Hércules
Quasímodo
Fonseca
Neto
Estudante
de Direito na Ufpi, último período, tive a honra de ter como
professor e estudar com o juiz federal Hércules Quasímodo da Mota
Dias. Direito Processual Penal II, segundo período de 1981. Não
tenho dúvidas em afirmar que foi um ótimo professor, entre outros
que assim tive nessa experiência acadêmica.
A melhor lembrança que dele guardei –de aulas e
assistindo audiências no Fórum Federal a seu convite–, consiste
nos sinais de retidão funcional e no inspirador sentido de justiça
por ele infundido. Um pensamento e uma prática contemplando a lei
como alinhavo do tecido social e tendente ao esgarçamento, enfim,
necessário, no movimento da História.
Lembro-me,
vivamente, a última frase da última aula, dele e do curso de
Direito, daquela turma de P. P. II: “Vivam com especial intensidade
esta hora; olhem bem uns aos outros, o ambiente, despeçam-se: vocês
saem neste momento da sacralidade sonhadora dosada pela cátedra
escolar, e, amanhã, transporão os umbrais das casas de fórum, qual
prostíbulos”. É preciso coragem...
Formado
e inscrito na Ordem, já no ano seguinte, meu primeiro ato de
advogado foi exatamente numa ação de caráter penal. E eu,
habilitado, no interesse de uma família que tivera pessoa morta
decorrente de acidente no trânsito, fui ao Cartório respectivo e
ali informado de que os autos haviam desaparecido, por “descuido”

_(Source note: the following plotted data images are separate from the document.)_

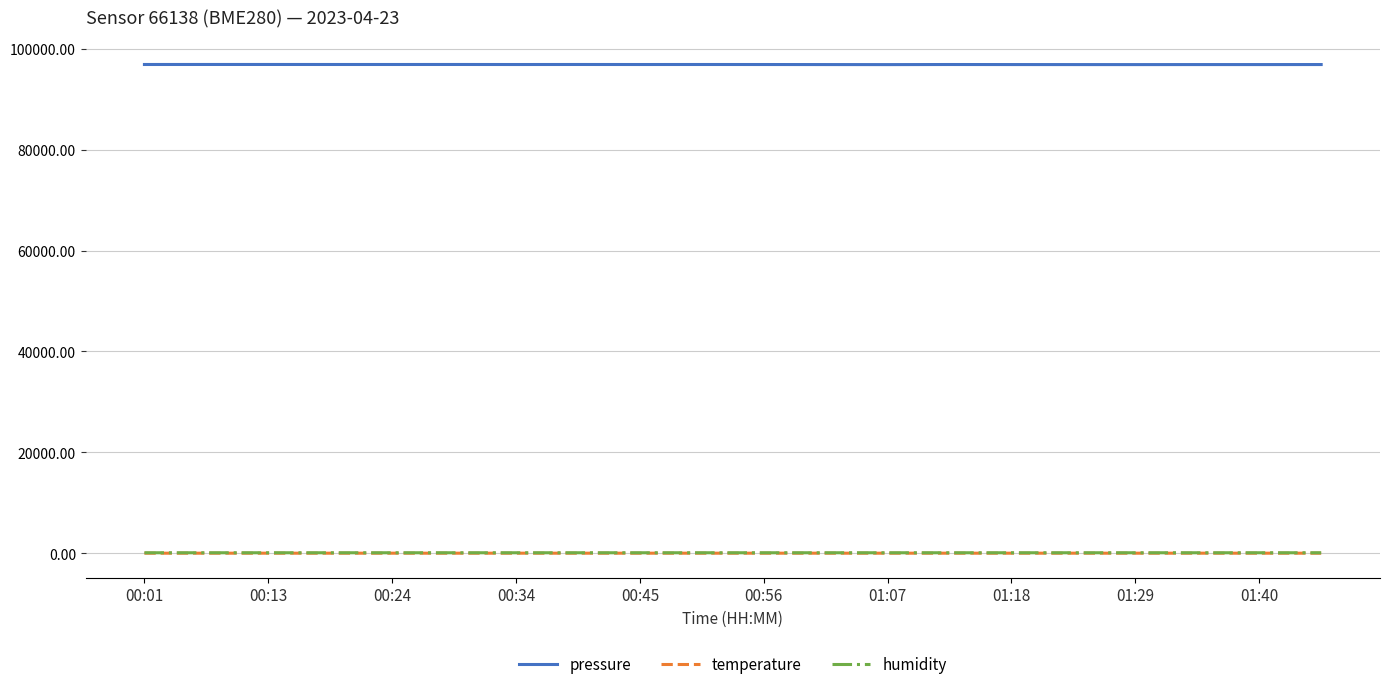

What is the maximum value shown in the chart?

96871.8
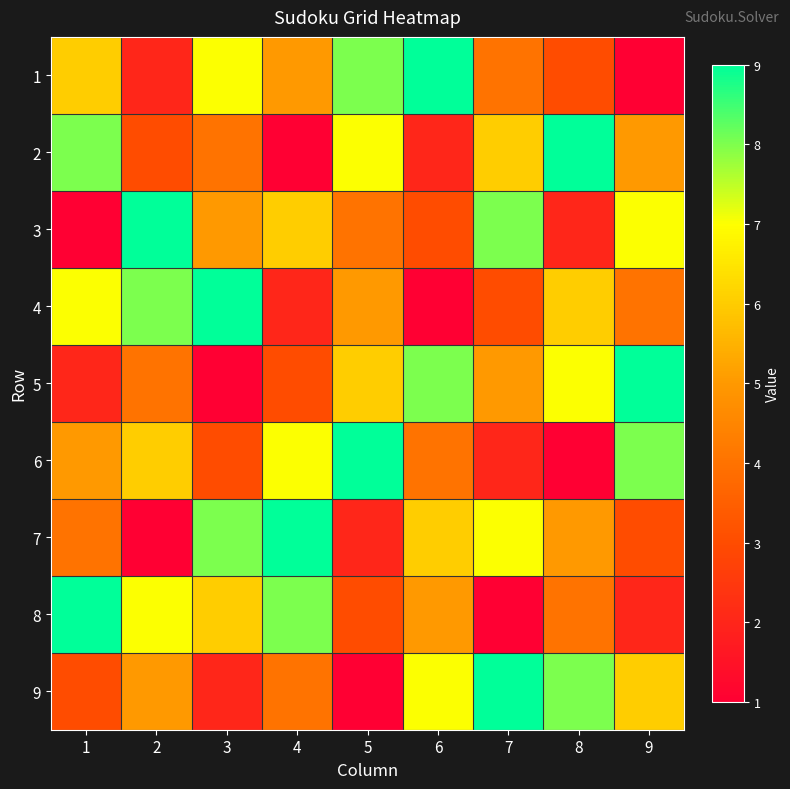

Reading left to right, list all the values displayed in this chart.

1: 1=6	2=2	3=7	4=5	5=8	6=9	7=4	8=3	9=1
2: 1=8	2=3	3=4	4=1	5=7	6=2	7=6	8=9	9=5
3: 1=1	2=9	3=5	4=6	5=4	6=3	7=8	8=2	9=7
4: 1=7	2=8	3=9	4=2	5=5	6=1	7=3	8=6	9=4
5: 1=2	2=4	3=1	4=3	5=6	6=8	7=5	8=7	9=9
6: 1=5	2=6	3=3	4=7	5=9	6=4	7=2	8=1	9=8
7: 1=4	2=1	3=8	4=9	5=2	6=6	7=7	8=5	9=3
8: 1=9	2=7	3=6	4=8	5=3	6=5	7=1	8=4	9=2
9: 1=3	2=5	3=2	4=4	5=1	6=7	7=9	8=8	9=6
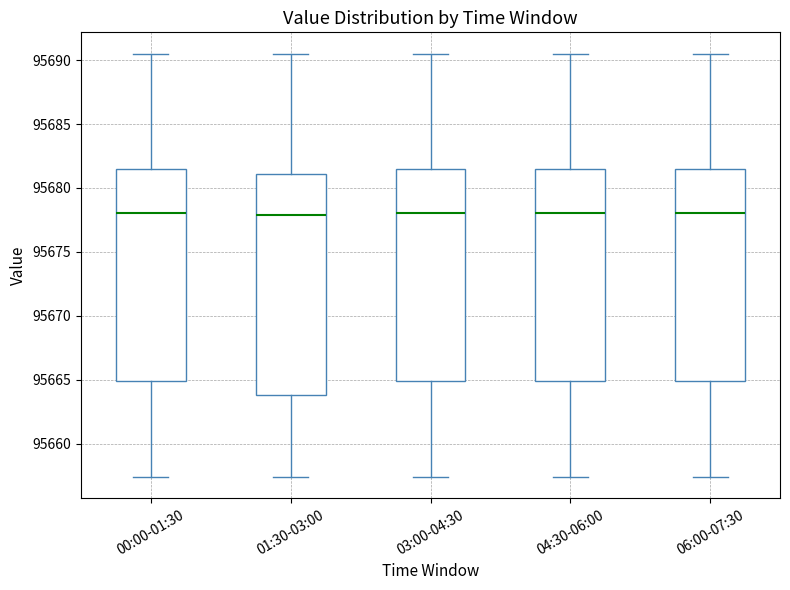

Reading left to right, read every box against the y-axis: the position of its median line, the range the box covers, and the ends of its whiskers. The values are not printed on the chart, so give them approximately, as read against the axis.

00:00-01:30: median 95678.0, box 95665.0 to 95681.5, whiskers 95657.5 to 95690.5
01:30-03:00: median 95678.0, box 95664.0 to 95681.0, whiskers 95657.5 to 95690.5
03:00-04:30: median 95678.0, box 95665.0 to 95681.5, whiskers 95657.5 to 95690.5
04:30-06:00: median 95678.0, box 95665.0 to 95681.5, whiskers 95657.5 to 95690.5
06:00-07:30: median 95678.0, box 95665.0 to 95681.5, whiskers 95657.5 to 95690.5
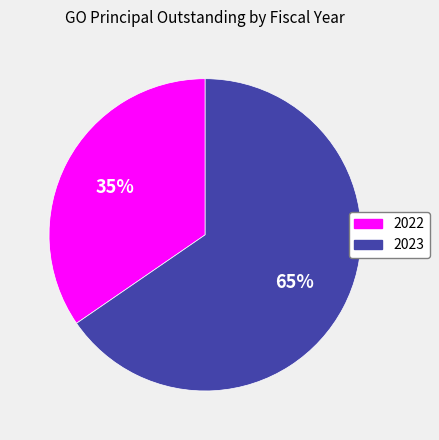

Rank the categories by value from lowest to highest.

2022, 2023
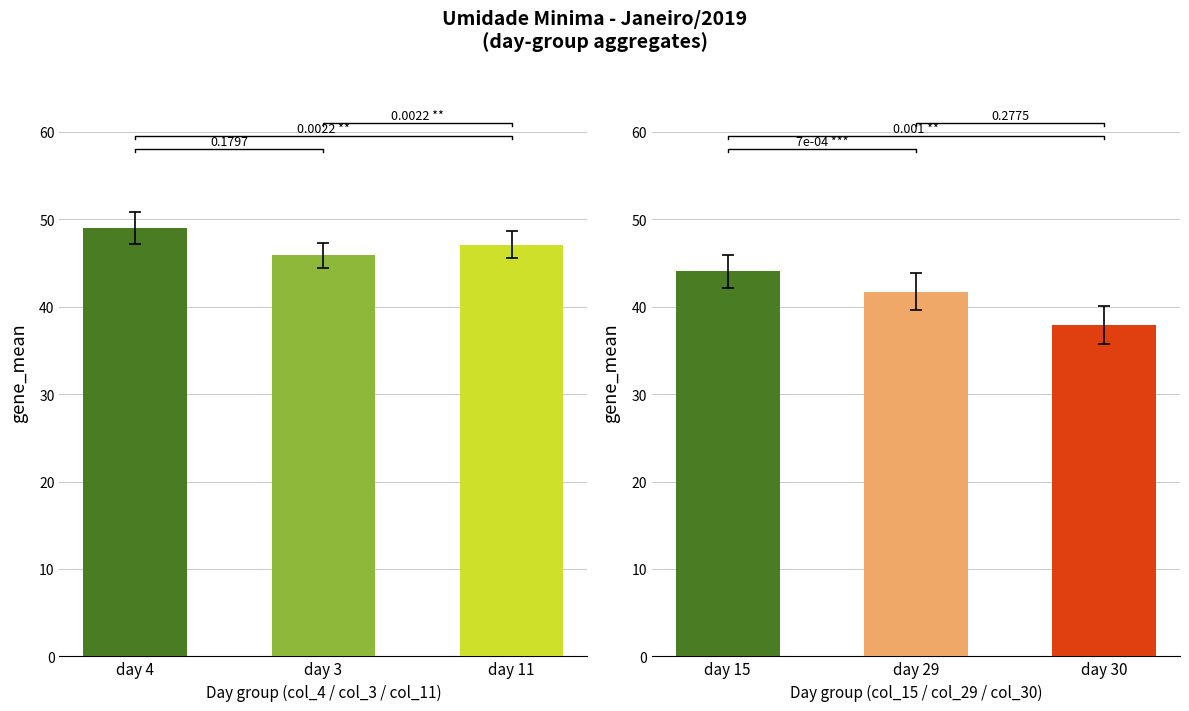

Are the bars grouped side by side (vs. stacked)?

Yes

do advogado da outra parte, o qual afirmaria que tudo ocorrera “por
inépcia de uma sua secretária pouco afeita ao serviço”. E o juiz
do feito? Determinou a restauração que requeri. Não teceu,
contudo, consideração que não fosse verbal. E perante a mim, um
escrivão e um promotor, disse que tal fato era habitual e que pouco
adiantava mexer no caso, tecendo comentários sobre o respectivo
advogado e suas relações impublicáveis com juízes superiores. Ir
à OAB? Um advogado com a primeira procuração? Foi impossível não
lembrar/atestar aquela como – que se fez veredita – frase do
mestre Mota Dias.
O
poeta, acadêmico e juiz Elmar Carvalho, que também o conheceu na
Ufpi, em seu “Diário Incontínuo”, na net, disse que gravou “o
seu nome porque o primeiro prenome é uma homenagem ao heroico
semideus da mitologia Grega, grande trabalhador, pois se celebrizou
por ter realizado doze dificultosos e penosos trabalhos, e o outro,
foi retirado, certamente, do livro do romancista e poeta Vítor Hugo,
intitulado O Corcunda de Notre Dame. Era um magistrado digno e
honrado e um professor de muito mérito, entretanto não fazia jus
aos dois prenomes, porquanto não tinha a musculatura avantajada do
semideus e nem a feiura do bom e sofrido Quasímodo, conquanto não
fosse também nenhum Apolo nem Adônis”.
Elmar
tem razão: a beleza desse homem decorria de seu ministério,
significado na reiterada postura digna e honrada. O Brasil daqueles
anos vibrava as emoções da mobilização social em busca de
mudanças para além da derrota da Ditadura de 64. No plano do
ordenamento jurídico, sonhava a reconstrução deste, com uma
Constituição feita por assembleia constituinte eleita
exclusivamente para tal fim; ciente do liberalismo perneta vigente
aqui na colônia cabrália, não acreditava H. Q. em Constituição
feita pelo Congresso Nacional – tal aconteceria depois.
Aliás,
por ironia, Euclides da Cunha, em seu famoso texto, comparara esse
liberalismo travado em clientelismos patrimonialistas a um
determinado “Hércules-quasímodo”, pois “desgracioso,
desengonçado, torto [apresentando] a translação de membros
desarticulados”.
Pois
nosso Mota Dias era o contrário disso tudo: sonhou e lutou pelo país
justo. Ainda que cingido às conformações de sua magistratura,
fugiu do autoengano devastador que confunde Direito e Justiça, a
começar da empulhação liberal-ideologizante que afirma que a lei é
igual para todos na sociedade desigual.
Tornou-se
desembargador federal depois e nos deixou ainda cedo. Faz tanta falta
um homem desses neste tempo. Mas foi poupado de ver o que esta
geração faz no chamado Estado de Direito Democrático: baixo índice
de compromisso histórico por Justiça; a justiça na bacia onde se
lava e lustra o pior dos interesses de novíssima cepa de coronéis.
Postado há 10 anos? Mais atual, impossível. Louvor ao poeta.